What happens when you take away your teenagers' TV, iPods, cell phones, video games and even - gasp - Internet?
Susan Maushart did that to her three kids for 6 months in what she called "The Experiment" and lived to tell about it.
And something with as grand as "The Experiment," you'd need to kick it off in a grand way - which is exactly what Susan did:
She turned off the electricity completely for a few weeks — candles instead of electric lights, no hot showers, food stored in a cooler of ice. When blackout boot camp ended, Maushart hoped the "electricity is awesome!" reaction would soften the kids' transition to life without Google and cell phones.

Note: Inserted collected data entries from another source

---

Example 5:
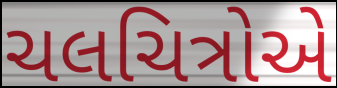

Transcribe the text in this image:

ચલચિત્રોએ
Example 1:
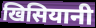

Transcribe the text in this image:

खिसियानी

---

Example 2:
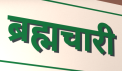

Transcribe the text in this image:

ब्रह्मचारी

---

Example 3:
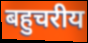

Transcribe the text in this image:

बहुचरीय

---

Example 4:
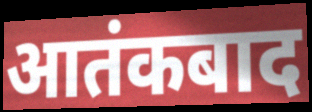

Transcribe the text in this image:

आतंकबाद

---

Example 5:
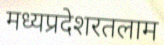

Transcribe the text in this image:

मध्यप्रदेशरतलाम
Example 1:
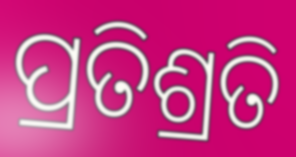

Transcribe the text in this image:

ପ୍ରତିଶ୍ରତି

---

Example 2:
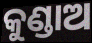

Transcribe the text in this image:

କୁଣ୍ଡାଅ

The result is surprisingly (or not surprisingly, for some people anyhow) are good:
Her son Bill, a videogame and TV addict, filled his newfound spare time playing saxophone. "He swapped Grand Theft Auto for the Charlie Parker songbook," Maushart wrote. Bill says The Experiment was merely a "trigger" and he would have found his way back to music eventually. Either way, he got so serious playing sax that when the gadget ban ended, he sold his game console and is now studying music in college.
Maushart's eldest, Anni, was less wired and more bookish than the others, so her transition in and out of The Experiment was the least dramatic. Her friends thought the ban was "cool." If she needed computers for schoolwork, she went to the library. Even now, she swears off Facebook from time to time, just for the heck of it.

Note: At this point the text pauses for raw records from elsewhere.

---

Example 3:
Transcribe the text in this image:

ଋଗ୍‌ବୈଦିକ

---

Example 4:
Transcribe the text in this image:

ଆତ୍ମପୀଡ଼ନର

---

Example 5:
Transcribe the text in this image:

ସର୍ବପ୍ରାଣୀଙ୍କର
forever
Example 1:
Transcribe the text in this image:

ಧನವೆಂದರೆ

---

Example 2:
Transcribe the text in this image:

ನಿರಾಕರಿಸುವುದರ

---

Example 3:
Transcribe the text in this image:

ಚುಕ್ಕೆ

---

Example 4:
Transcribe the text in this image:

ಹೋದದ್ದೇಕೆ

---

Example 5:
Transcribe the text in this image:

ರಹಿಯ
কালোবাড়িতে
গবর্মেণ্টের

Maushart's youngest daughter, Sussy, had the hardest time going off the grid. Maushart had decided to allow use of the Internet, TV and other electronics outside the home, and Sussy immediately took that option, taking her laptop and moving in with her dad — Maushart's ex-husband — for six weeks. Even after she returned to Maushart's home, she spent hours on a landline phone as a substitute for texts and Facebook.
But the electronic deprivation had an impact anyway: Sussy's grades improved substantially. Maushart wrote that her kids "awoke slowly from the state of cognitus interruptus that had characterized many of their waking hours to become more focused logical thinkers."